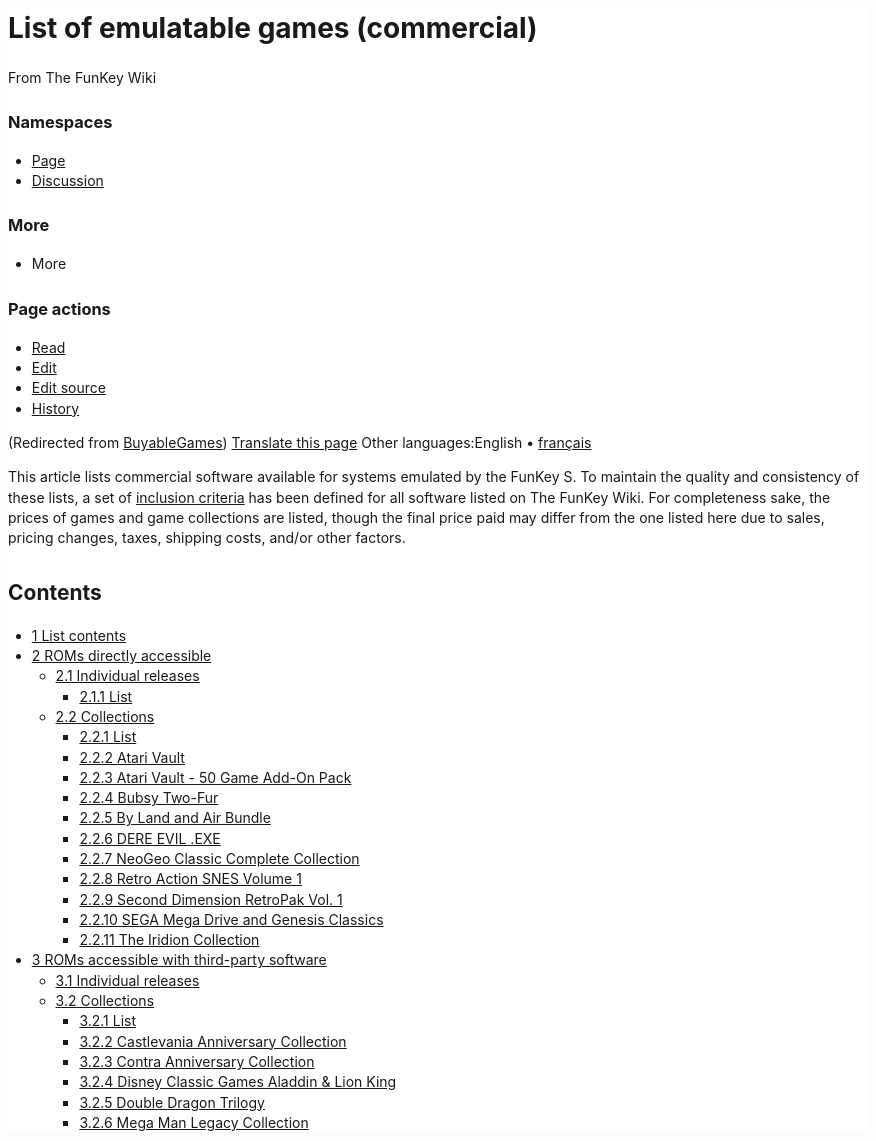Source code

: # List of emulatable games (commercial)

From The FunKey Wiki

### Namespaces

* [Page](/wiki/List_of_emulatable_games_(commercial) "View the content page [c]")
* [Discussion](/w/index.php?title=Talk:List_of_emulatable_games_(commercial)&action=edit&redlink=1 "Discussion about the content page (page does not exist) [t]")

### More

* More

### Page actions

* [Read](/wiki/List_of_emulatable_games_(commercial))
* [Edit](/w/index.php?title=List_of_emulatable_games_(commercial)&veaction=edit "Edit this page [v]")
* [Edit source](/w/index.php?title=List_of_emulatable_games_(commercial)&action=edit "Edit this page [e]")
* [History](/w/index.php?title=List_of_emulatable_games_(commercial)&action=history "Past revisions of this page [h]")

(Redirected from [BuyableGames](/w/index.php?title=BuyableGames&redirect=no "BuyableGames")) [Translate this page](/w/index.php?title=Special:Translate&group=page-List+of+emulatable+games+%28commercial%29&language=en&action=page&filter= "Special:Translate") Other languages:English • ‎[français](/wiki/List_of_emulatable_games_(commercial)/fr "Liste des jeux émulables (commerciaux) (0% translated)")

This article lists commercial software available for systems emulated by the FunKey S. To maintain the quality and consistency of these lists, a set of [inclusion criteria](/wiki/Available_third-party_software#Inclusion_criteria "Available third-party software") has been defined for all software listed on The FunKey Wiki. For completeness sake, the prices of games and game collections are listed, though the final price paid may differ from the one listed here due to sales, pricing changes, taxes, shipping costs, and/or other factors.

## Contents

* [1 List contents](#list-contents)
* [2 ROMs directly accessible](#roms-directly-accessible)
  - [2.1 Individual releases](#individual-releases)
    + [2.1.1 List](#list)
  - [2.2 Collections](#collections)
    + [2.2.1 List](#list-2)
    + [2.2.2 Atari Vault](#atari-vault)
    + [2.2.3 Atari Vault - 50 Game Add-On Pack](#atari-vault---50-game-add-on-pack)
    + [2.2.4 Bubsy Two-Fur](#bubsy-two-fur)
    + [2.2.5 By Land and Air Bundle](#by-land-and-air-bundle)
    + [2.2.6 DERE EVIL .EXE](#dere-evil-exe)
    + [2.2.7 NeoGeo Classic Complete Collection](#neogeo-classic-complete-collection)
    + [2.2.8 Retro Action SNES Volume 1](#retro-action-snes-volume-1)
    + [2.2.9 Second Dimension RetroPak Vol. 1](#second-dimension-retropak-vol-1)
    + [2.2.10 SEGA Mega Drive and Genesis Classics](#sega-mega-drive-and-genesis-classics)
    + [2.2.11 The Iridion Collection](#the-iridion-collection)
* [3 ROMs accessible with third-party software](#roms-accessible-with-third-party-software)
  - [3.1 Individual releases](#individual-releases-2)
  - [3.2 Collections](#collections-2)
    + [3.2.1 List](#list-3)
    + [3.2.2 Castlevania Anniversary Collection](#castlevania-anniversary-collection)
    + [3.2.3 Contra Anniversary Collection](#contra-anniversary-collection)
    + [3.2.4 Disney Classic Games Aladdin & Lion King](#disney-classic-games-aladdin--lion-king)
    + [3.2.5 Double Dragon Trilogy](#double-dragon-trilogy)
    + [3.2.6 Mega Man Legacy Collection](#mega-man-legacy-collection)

---*---

Write out only the lines that run from the line containing "[1 List contents](#list-contents)" through the line containing "- [3.2 Collections](#collections-2)", both included, exactly as they appear above.

* [1 List contents](#list-contents)
* [2 ROMs directly accessible](#roms-directly-accessible)
  - [2.1 Individual releases](#individual-releases)
    + [2.1.1 List](#list)
  - [2.2 Collections](#collections)
    + [2.2.1 List](#list-2)
    + [2.2.2 Atari Vault](#atari-vault)
    + [2.2.3 Atari Vault - 50 Game Add-On Pack](#atari-vault---50-game-add-on-pack)
    + [2.2.4 Bubsy Two-Fur](#bubsy-two-fur)
    + [2.2.5 By Land and Air Bundle](#by-land-and-air-bundle)
    + [2.2.6 DERE EVIL .EXE](#dere-evil-exe)
    + [2.2.7 NeoGeo Classic Complete Collection](#neogeo-classic-complete-collection)
    + [2.2.8 Retro Action SNES Volume 1](#retro-action-snes-volume-1)
    + [2.2.9 Second Dimension RetroPak Vol. 1](#second-dimension-retropak-vol-1)
    + [2.2.10 SEGA Mega Drive and Genesis Classics](#sega-mega-drive-and-genesis-classics)
    + [2.2.11 The Iridion Collection](#the-iridion-collection)
* [3 ROMs accessible with third-party software](#roms-accessible-with-third-party-software)
  - [3.1 Individual releases](#individual-releases-2)
  - [3.2 Collections](#collections-2)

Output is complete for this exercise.